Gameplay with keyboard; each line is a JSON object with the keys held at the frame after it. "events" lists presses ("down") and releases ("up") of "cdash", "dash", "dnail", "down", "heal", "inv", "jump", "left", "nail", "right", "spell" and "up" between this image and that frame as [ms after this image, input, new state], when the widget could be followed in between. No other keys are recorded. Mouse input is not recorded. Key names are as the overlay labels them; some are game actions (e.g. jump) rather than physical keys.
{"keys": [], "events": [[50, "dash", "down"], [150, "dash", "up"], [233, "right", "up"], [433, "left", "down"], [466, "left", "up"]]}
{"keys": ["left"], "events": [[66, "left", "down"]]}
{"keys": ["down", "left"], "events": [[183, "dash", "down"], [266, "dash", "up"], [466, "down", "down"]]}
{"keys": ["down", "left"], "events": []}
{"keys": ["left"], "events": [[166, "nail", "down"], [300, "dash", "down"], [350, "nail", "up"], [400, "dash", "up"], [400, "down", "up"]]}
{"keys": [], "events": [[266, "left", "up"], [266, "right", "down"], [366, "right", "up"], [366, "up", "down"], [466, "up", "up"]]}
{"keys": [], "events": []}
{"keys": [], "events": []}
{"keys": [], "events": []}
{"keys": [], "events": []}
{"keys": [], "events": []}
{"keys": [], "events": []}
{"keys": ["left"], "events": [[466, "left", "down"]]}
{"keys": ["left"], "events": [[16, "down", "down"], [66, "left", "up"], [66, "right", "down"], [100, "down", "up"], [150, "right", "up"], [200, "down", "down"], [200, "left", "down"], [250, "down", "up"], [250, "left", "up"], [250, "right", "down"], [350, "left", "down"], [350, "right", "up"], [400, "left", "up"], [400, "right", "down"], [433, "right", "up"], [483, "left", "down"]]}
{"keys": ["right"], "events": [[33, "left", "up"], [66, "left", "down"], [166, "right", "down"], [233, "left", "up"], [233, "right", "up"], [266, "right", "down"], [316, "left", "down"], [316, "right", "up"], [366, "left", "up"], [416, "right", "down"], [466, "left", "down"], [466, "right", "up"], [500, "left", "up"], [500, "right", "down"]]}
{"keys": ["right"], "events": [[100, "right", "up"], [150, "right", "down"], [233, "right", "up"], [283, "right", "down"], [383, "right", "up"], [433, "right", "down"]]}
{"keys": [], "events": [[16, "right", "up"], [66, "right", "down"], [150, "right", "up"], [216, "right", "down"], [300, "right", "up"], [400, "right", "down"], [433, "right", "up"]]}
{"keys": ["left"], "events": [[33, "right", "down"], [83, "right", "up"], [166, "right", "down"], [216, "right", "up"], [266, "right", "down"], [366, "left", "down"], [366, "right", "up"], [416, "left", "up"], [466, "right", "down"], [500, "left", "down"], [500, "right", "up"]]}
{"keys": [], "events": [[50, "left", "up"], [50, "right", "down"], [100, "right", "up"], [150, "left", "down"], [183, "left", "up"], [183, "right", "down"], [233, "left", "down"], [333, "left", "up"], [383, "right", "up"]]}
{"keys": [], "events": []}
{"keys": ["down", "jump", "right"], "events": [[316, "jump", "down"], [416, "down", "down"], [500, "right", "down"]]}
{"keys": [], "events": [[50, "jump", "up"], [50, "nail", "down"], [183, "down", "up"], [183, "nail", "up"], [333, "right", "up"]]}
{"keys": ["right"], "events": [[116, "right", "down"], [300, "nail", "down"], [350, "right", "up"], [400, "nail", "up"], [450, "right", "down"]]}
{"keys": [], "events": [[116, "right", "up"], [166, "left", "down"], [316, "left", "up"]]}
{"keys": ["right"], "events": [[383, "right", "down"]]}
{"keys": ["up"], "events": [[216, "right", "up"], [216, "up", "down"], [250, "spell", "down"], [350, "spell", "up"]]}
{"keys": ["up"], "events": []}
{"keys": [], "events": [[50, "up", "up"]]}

= = = = =

▶ **Description of the task**:
Exactly as shown, repeat every record.

▶ **Output of the task**:
Gameplay with keyboard; each line is a JSON object with the keys held at the frame after it. "events" lists presses ("down") and releases ("up") of "cdash", "dash", "dnail", "down", "heal", "inv", "jump", "left", "nail", "right", "spell" and "up" between this image and that frame as [ms after this image, input, new state], when the widget could be followed in between. No other keys are recorded. Mouse input is not recorded. Key names are as the overlay labels them; some are game actions (e.g. jump) rather than physical keys.
{"keys": [], "events": [[50, "dash", "down"], [150, "dash", "up"], [233, "right", "up"], [433, "left", "down"], [466, "left", "up"]]}
{"keys": ["left"], "events": [[66, "left", "down"]]}
{"keys": ["down", "left"], "events": [[183, "dash", "down"], [266, "dash", "up"], [466, "down", "down"]]}
{"keys": ["down", "left"], "events": []}
{"keys": ["left"], "events": [[166, "nail", "down"], [300, "dash", "down"], [350, "nail", "up"], [400, "dash", "up"], [400, "down", "up"]]}
{"keys": [], "events": [[266, "left", "up"], [266, "right", "down"], [366, "right", "up"], [366, "up", "down"], [466, "up", "up"]]}
{"keys": [], "events": []}
{"keys": [], "events": []}
{"keys": [], "events": []}
{"keys": [], "events": []}
{"keys": [], "events": []}
{"keys": [], "events": []}
{"keys": ["left"], "events": [[466, "left", "down"]]}
{"keys": ["left"], "events": [[16, "down", "down"], [66, "left", "up"], [66, "right", "down"], [100, "down", "up"], [150, "right", "up"], [200, "down", "down"], [200, "left", "down"], [250, "down", "up"], [250, "left", "up"], [250, "right", "down"], [350, "left", "down"], [350, "right", "up"], [400, "left", "up"], [400, "right", "down"], [433, "right", "up"], [483, "left", "down"]]}
{"keys": ["right"], "events": [[33, "left", "up"], [66, "left", "down"], [166, "right", "down"], [233, "left", "up"], [233, "right", "up"], [266, "right", "down"], [316, "left", "down"], [316, "right", "up"], [366, "left", "up"], [416, "right", "down"], [466, "left", "down"], [466, "right", "up"], [500, "left", "up"], [500, "right", "down"]]}
{"keys": ["right"], "events": [[100, "right", "up"], [150, "right", "down"], [233, "right", "up"], [283, "right", "down"], [383, "right", "up"], [433, "right", "down"]]}
{"keys": [], "events": [[16, "right", "up"], [66, "right", "down"], [150, "right", "up"], [216, "right", "down"], [300, "right", "up"], [400, "right", "down"], [433, "right", "up"]]}
{"keys": ["left"], "events": [[33, "right", "down"], [83, "right", "up"], [166, "right", "down"], [216, "right", "up"], [266, "right", "down"], [366, "left", "down"], [366, "right", "up"], [416, "left", "up"], [466, "right", "down"], [500, "left", "down"], [500, "right", "up"]]}
{"keys": [], "events": [[50, "left", "up"], [50, "right", "down"], [100, "right", "up"], [150, "left", "down"], [183, "left", "up"], [183, "right", "down"], [233, "left", "down"], [333, "left", "up"], [383, "right", "up"]]}
{"keys": [], "events": []}
{"keys": ["down", "jump", "right"], "events": [[316, "jump", "down"], [416, "down", "down"], [500, "right", "down"]]}
{"keys": [], "events": [[50, "jump", "up"], [50, "nail", "down"], [183, "down", "up"], [183, "nail", "up"], [333, "right", "up"]]}
{"keys": ["right"], "events": [[116, "right", "down"], [300, "nail", "down"], [350, "right", "up"], [400, "nail", "up"], [450, "right", "down"]]}
{"keys": [], "events": [[116, "right", "up"], [166, "left", "down"], [316, "left", "up"]]}
{"keys": ["right"], "events": [[383, "right", "down"]]}
{"keys": ["up"], "events": [[216, "right", "up"], [216, "up", "down"], [250, "spell", "down"], [350, "spell", "up"]]}
{"keys": ["up"], "events": []}
{"keys": [], "events": [[50, "up", "up"]]}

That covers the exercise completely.